[BEGIN RECORDS FOR THIS TASK]
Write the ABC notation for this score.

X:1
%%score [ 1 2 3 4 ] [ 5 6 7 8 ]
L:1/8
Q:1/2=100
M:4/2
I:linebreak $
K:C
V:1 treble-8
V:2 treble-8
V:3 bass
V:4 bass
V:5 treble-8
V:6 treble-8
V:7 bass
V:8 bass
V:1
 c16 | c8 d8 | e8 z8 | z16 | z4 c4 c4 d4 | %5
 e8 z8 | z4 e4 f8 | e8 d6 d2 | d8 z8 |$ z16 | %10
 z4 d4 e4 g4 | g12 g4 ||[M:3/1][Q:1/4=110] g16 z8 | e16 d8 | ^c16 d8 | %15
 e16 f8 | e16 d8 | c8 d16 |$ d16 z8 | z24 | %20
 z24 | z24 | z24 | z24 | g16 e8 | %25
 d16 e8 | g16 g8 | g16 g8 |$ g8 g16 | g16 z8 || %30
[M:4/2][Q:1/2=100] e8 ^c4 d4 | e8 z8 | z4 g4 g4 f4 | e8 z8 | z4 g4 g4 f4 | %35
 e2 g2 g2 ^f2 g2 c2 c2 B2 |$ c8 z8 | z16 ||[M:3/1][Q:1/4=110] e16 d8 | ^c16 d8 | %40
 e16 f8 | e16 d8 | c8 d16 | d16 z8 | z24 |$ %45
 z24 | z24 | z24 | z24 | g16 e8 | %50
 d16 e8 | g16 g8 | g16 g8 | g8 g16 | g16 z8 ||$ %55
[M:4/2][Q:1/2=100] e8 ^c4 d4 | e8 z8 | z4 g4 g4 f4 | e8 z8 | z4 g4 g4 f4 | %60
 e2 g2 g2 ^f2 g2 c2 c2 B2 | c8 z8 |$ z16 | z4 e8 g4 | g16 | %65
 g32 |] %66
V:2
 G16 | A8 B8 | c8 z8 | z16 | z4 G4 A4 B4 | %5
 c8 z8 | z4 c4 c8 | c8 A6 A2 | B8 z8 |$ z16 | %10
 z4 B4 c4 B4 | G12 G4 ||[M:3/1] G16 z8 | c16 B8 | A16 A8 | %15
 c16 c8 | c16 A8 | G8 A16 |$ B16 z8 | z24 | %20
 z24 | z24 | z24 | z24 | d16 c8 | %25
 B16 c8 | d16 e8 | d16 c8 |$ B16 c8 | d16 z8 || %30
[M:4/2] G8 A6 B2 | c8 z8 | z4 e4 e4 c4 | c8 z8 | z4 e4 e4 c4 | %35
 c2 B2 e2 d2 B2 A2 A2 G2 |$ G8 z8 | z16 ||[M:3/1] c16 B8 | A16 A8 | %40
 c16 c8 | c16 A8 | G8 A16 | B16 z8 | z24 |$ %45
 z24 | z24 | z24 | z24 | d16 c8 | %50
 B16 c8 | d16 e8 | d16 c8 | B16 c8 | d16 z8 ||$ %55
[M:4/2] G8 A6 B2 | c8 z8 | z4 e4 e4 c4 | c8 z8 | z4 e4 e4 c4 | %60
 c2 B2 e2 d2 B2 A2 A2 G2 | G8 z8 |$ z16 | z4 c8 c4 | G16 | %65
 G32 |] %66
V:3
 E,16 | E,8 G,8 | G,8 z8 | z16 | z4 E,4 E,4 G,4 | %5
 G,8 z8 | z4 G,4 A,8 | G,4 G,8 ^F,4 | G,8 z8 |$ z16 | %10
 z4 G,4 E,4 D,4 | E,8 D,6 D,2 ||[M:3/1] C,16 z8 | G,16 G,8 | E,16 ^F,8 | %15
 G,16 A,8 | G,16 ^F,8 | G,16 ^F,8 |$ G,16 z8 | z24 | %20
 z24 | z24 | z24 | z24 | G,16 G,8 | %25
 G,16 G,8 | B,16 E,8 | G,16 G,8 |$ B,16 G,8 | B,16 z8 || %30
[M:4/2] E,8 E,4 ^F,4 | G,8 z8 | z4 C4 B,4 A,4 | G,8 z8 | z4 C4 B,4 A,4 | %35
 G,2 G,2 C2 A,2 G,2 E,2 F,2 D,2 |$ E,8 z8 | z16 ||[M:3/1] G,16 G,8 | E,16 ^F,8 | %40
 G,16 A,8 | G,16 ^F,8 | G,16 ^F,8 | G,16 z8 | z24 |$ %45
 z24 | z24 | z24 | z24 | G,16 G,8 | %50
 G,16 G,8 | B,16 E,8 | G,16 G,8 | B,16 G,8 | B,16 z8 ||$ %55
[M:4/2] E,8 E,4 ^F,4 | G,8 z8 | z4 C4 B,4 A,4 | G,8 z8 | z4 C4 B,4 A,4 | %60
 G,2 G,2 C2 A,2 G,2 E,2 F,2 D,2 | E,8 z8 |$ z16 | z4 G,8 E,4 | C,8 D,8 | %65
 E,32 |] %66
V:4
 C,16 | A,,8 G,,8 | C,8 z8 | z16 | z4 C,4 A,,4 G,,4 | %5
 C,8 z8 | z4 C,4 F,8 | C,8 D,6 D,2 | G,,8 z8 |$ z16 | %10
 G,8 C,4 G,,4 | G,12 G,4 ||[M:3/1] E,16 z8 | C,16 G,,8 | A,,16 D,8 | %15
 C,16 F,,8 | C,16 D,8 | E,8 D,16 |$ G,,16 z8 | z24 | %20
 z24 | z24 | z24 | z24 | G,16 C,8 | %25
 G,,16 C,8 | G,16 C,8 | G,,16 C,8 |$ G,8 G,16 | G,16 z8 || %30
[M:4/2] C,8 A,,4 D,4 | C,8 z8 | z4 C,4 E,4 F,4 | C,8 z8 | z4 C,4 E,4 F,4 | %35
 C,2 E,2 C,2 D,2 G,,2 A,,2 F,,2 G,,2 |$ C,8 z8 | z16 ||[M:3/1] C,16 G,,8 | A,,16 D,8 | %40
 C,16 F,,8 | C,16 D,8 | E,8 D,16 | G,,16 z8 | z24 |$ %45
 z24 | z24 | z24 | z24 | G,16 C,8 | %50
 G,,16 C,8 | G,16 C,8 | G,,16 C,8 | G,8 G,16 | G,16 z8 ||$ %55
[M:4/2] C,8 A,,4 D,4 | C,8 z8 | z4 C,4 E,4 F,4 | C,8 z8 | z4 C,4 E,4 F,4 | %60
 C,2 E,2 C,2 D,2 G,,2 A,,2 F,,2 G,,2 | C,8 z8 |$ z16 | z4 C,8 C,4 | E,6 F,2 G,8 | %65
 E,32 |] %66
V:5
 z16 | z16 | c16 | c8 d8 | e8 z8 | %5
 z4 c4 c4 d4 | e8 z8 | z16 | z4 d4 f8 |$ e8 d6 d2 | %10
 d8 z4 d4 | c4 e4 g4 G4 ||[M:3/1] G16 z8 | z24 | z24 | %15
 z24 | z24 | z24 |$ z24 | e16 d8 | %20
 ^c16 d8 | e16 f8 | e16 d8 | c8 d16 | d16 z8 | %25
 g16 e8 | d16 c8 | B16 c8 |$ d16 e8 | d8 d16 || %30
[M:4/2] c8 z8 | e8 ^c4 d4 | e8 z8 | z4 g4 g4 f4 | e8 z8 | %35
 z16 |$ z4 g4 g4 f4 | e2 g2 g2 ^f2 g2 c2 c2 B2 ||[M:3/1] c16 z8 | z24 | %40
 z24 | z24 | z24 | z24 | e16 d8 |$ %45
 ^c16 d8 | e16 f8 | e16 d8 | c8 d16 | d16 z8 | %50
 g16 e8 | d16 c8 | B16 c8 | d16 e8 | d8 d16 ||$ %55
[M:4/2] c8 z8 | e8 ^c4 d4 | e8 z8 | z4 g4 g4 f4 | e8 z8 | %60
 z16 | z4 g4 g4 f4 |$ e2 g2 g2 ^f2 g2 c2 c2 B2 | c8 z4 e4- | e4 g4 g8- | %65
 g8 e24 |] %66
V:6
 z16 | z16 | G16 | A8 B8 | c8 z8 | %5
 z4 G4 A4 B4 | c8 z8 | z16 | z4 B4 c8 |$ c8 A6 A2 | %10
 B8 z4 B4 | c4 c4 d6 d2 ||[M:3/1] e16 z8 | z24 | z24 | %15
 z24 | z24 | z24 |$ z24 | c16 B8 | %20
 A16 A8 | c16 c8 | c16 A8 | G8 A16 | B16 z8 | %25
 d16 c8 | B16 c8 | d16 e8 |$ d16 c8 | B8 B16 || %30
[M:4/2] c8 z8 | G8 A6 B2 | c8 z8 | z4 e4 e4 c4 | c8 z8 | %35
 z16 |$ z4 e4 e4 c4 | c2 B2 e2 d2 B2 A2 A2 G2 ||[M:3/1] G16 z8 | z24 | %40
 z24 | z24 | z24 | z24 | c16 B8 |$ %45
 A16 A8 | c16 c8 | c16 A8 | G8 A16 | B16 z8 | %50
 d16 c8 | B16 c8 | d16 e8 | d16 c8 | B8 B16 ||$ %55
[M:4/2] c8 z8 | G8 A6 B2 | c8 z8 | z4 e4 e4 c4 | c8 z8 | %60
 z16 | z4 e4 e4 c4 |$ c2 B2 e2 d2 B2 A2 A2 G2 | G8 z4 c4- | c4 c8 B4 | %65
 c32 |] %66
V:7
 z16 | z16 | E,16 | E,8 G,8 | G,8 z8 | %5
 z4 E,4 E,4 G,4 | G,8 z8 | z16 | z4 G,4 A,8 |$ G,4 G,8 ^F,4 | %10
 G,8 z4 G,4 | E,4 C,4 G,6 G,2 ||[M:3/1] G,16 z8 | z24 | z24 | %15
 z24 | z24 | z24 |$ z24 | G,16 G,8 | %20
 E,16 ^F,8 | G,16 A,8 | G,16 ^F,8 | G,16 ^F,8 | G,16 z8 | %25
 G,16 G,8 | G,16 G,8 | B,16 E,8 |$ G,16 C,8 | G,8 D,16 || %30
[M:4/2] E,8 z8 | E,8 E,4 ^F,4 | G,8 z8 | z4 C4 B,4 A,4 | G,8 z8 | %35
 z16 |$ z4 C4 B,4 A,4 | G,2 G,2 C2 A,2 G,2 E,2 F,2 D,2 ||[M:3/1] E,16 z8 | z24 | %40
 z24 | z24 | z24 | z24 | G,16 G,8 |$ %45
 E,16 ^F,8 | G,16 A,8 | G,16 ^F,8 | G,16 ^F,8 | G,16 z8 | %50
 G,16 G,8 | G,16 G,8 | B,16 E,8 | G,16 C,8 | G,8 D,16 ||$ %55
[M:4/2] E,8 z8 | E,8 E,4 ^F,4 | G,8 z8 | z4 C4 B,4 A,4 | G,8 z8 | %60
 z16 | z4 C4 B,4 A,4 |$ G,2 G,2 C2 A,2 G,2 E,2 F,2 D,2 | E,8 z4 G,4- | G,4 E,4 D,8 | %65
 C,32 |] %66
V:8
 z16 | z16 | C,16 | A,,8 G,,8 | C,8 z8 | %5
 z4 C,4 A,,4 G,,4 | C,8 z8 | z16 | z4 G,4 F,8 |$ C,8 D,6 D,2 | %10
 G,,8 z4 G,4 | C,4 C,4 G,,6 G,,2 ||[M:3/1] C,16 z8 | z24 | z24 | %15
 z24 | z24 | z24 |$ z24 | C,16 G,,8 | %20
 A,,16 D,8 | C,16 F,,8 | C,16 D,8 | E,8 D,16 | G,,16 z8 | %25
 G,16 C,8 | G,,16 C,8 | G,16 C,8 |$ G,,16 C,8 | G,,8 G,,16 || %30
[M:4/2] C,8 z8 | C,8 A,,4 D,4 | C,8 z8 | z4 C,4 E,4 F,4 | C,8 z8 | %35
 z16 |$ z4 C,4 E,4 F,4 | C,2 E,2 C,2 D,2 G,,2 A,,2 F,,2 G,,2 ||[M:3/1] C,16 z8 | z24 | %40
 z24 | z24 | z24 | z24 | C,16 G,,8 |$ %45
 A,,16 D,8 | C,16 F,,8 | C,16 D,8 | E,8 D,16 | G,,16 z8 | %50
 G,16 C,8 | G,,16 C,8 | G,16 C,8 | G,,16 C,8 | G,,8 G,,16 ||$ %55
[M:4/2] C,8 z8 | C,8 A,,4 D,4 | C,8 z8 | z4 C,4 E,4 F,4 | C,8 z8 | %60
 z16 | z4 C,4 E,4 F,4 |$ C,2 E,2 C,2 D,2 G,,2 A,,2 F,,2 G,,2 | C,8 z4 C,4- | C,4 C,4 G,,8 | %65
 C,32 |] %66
[END RECORDS FOR THIS TASK]
DIRECTIONS: Please pull out every line of the records that contains the word "score".

EXPECTED OUTPUT:
Write the ABC notation for this score.
%%score [ 1 2 3 4 ] [ 5 6 7 8 ]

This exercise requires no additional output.